» **Exercise materials**

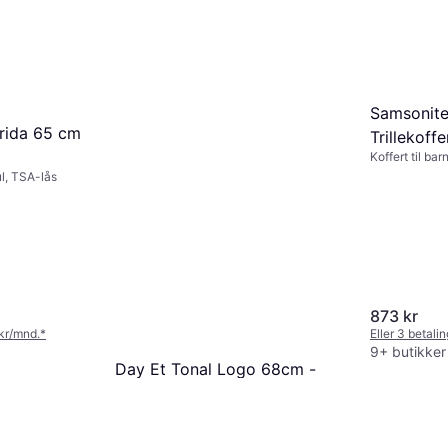
Samsonit
rida 65 cm
Trillekoff
Koffert til bar
Spider-M
ul, TSA-lås
873 kr
 kr/mnd.
*
Eller 3 betali
9+ butikker
Day Et Tonal Logo 68cm -
Cloud Rose
Koffert, 17.17gal, Hard veske, 4 hjul,
TSA-lås
1 269 kr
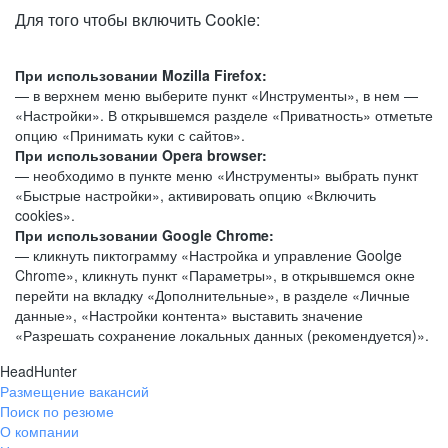
Для того чтобы включить Cookie:
При использовании Mozilla Firefox:
— в верхнем меню выберите пункт «Инструменты», в нем —
«Настройки». В открывшемся разделе «Приватность» отметьте
опцию «Принимать куки с сайтов».
При использовании Opera browser:
— необходимо в пункте меню «Инструменты» выбрать пункт
«Быстрые настройки», активировать опцию «Включить
cookies».
При использовании Google Chrome:
— кликнуть пиктограмму «Настройка и управление Goolge
Chrome», кликнуть пункт «Параметры», в открывшемся окне
перейти на вкладку «Дополнительные», в разделе «Личные
данные», «Настройки контента» выставить значение
«Разрешать сохранение локальных данных (рекомендуется)».
HeadHunter
Размещение вакансий
Поиск по резюме
О компании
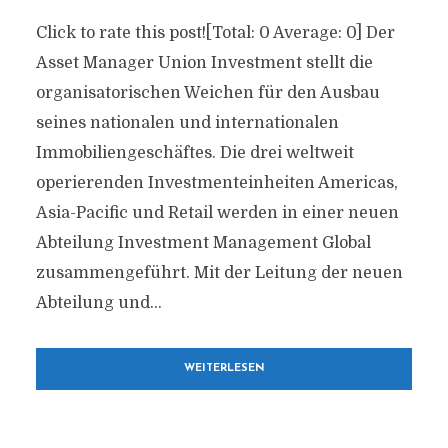
Click to rate this post![Total: 0 Average: 0] Der
Asset Manager Union Investment stellt die
organisatorischen Weichen für den Ausbau
seines nationalen und internationalen
Immobiliengeschäftes. Die drei weltweit
operierenden Investmenteinheiten Americas,
Asia-Pacific und Retail werden in einer neuen
Abteilung Investment Management Global
zusammengeführt. Mit der Leitung der neuen
Abteilung und...
WEITERLESEN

» **Work task**
Set down the complete material exactly, but do not include the images.

» **Response area**
Samsonit
rida 65 cm
Trillekoff
Koffert til bar
Spider-M
ul, TSA-lås
873 kr
 kr/mnd.
*
Eller 3 betali
9+ butikker
Day Et Tonal Logo 68cm -
Cloud Rose
Koffert, 17.17gal, Hard veske, 4 hjul,
TSA-lås
1 269 kr
Для того чтобы включить Cookie:
При использовании Mozilla Firefox:
— в верхнем меню выберите пункт «Инструменты», в нем —
«Настройки». В открывшемся разделе «Приватность» отметьте
опцию «Принимать куки с сайтов».
При использовании Opera browser:
— необходимо в пункте меню «Инструменты» выбрать пункт
«Быстрые настройки», активировать опцию «Включить
cookies».
При использовании Google Chrome:
— кликнуть пиктограмму «Настройка и управление Goolge
Chrome», кликнуть пункт «Параметры», в открывшемся окне
перейти на вкладку «Дополнительные», в разделе «Личные
данные», «Настройки контента» выставить значение
«Разрешать сохранение локальных данных (рекомендуется)».
HeadHunter
Размещение вакансий
Поиск по резюме
О компании
Click to rate this post![Total: 0 Average: 0] Der
Asset Manager Union Investment stellt die
organisatorischen Weichen für den Ausbau
seines nationalen und internationalen
Immobiliengeschäftes. Die drei weltweit
operierenden Investmenteinheiten Americas,
Asia-Pacific und Retail werden in einer neuen
Abteilung Investment Management Global
zusammengeführt. Mit der Leitung der neuen
Abteilung und...
WEITERLESEN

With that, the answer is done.